If any household is too small for a whole lamb, they must share one with their nearest neighbour, having taken into account the number of people there are. You are to determine the amount of lamb needed in accordance with what each person will eat.
This reminds me of the hymn, ‘Now none but Christ can satisfy’ – a song describing the spiritual search through arid places prior to finding (or being found by) Christ.
I understand that one of Peter Seller’s former wives said about him, ‘All his life he was searching for something he never found.’ He was a comic genius, but, tragically, he was also a tortured soul.
When I first met my wife, Jilly, who was not then my wife, she was a participant on a ‘Christianity Explored’ course. She was a ‘seeker’, looking into the Christian faith. In a brief conversation she told me that all her life she had been searching for something, but had always felt an emptiness in her heart. Apparently I said to her, ‘That’s your God-shaped hole.’ (Augustine famously said that God made us for Himself and our hearts find no rest until they rest in Him).

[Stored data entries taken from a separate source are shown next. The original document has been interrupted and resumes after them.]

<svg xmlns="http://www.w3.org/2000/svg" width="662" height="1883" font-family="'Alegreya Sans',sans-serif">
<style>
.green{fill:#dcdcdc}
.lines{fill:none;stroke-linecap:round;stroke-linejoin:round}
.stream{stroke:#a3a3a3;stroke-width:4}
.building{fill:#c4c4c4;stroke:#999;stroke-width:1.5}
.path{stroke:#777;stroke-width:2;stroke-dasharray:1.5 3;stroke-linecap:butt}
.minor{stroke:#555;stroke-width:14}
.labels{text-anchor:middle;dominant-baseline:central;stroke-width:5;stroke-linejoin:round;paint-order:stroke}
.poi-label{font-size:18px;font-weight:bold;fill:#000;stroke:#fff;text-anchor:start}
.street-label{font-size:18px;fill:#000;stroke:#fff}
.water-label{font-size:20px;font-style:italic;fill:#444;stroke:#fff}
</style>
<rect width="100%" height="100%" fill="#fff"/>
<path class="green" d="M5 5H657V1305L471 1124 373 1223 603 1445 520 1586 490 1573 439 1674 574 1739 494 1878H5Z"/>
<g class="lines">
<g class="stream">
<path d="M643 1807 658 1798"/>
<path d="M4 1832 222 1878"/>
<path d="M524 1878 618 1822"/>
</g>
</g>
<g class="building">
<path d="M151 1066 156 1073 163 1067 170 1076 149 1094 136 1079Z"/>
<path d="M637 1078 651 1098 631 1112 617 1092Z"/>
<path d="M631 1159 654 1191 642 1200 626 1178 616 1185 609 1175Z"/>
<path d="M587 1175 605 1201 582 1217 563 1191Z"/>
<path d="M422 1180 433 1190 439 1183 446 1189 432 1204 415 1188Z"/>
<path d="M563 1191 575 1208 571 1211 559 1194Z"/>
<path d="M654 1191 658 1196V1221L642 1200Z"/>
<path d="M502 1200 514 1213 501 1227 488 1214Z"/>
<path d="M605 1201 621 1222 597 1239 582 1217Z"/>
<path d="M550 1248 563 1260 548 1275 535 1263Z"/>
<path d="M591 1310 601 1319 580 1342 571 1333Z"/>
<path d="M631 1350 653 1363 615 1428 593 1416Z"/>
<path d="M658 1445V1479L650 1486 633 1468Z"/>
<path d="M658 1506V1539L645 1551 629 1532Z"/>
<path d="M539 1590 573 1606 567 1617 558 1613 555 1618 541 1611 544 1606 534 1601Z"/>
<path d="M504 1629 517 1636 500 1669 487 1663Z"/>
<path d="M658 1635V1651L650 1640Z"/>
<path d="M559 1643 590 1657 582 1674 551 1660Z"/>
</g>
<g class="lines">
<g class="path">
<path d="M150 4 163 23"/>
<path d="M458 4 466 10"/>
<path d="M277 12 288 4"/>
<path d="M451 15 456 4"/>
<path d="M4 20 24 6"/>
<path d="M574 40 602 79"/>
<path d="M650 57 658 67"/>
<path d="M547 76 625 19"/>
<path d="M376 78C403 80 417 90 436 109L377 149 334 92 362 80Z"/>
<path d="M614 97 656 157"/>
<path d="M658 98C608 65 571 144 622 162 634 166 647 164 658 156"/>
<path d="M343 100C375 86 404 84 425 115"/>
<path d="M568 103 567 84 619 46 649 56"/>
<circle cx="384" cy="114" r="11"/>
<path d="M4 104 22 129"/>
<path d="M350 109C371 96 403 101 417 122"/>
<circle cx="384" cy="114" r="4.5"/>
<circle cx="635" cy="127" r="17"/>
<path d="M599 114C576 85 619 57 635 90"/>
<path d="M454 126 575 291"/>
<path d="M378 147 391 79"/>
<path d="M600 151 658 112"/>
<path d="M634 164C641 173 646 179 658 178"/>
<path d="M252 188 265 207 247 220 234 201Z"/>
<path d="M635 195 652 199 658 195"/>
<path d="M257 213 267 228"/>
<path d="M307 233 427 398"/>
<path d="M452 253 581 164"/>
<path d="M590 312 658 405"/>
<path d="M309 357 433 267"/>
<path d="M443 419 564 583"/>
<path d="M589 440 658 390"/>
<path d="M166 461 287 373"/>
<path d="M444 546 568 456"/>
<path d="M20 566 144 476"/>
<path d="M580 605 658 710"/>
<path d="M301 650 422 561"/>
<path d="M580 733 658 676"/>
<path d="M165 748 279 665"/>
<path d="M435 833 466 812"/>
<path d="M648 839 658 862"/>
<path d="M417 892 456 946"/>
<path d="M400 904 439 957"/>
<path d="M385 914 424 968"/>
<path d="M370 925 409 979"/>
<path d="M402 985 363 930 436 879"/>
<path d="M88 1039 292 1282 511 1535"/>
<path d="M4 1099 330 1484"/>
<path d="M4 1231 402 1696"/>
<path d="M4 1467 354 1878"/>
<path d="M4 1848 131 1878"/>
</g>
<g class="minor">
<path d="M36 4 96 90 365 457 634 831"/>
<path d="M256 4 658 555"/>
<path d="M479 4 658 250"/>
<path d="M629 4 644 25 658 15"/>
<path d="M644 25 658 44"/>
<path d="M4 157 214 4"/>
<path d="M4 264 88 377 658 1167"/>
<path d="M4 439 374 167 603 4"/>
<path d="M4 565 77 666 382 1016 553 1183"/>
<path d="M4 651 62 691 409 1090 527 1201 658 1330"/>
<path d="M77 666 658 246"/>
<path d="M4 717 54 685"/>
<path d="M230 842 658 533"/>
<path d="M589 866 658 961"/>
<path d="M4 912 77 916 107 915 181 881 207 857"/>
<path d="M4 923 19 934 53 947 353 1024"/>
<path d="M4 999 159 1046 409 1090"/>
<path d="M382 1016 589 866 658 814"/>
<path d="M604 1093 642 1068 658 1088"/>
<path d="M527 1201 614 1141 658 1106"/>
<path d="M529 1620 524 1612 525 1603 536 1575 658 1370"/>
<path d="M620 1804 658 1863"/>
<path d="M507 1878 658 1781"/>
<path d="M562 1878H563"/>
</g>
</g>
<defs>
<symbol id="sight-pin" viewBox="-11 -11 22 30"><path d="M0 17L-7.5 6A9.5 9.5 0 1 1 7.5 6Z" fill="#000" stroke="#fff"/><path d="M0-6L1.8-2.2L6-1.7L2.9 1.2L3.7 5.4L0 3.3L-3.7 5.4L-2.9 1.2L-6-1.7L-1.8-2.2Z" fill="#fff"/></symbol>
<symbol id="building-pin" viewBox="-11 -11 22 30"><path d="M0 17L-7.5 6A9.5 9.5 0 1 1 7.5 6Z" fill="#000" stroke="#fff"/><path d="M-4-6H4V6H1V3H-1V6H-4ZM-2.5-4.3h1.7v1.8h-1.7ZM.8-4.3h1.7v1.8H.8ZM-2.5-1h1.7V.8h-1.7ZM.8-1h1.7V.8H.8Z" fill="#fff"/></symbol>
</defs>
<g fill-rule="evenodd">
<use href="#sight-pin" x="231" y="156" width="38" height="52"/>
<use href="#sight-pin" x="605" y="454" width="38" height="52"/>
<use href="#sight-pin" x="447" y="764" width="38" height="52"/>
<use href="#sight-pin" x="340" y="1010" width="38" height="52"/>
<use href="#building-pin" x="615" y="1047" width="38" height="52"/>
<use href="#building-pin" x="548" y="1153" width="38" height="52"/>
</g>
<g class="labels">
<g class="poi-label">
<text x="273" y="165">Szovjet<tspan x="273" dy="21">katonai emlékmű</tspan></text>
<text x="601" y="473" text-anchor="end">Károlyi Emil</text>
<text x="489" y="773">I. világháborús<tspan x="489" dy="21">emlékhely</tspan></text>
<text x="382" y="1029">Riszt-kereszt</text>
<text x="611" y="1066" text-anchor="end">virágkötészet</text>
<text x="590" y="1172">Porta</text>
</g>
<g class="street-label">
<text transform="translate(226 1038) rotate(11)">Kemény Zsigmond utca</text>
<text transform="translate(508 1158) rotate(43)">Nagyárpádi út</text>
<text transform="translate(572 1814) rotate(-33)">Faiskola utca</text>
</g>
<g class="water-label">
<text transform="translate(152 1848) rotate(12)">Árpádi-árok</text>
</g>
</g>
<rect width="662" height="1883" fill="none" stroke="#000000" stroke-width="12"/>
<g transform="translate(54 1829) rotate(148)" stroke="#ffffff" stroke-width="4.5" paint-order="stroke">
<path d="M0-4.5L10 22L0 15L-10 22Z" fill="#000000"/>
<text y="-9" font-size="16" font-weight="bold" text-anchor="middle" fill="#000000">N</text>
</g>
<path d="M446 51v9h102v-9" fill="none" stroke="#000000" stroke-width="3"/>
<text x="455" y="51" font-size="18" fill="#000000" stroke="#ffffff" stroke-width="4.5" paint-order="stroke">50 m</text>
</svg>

The Passover lamb, which as we know prefigures Christ, brought satisfaction. Everyone could eat and be satisfied. Ultimately Jesus fulfils this picture. He fills the heart as nothing and no-one else can, and He satisfies the hunger of all who turn to Him by faith.
By the way, it’s a lovely thought isn’t it about households ‘sharing’ a lamb? As Christians, we have Jesus in common, and sharing Him is the essence of all true fellowship.
‘Now none but Christ can satisfy, no other Name for me. There’s love and life and lasting joy, Lord Jesus found in thee.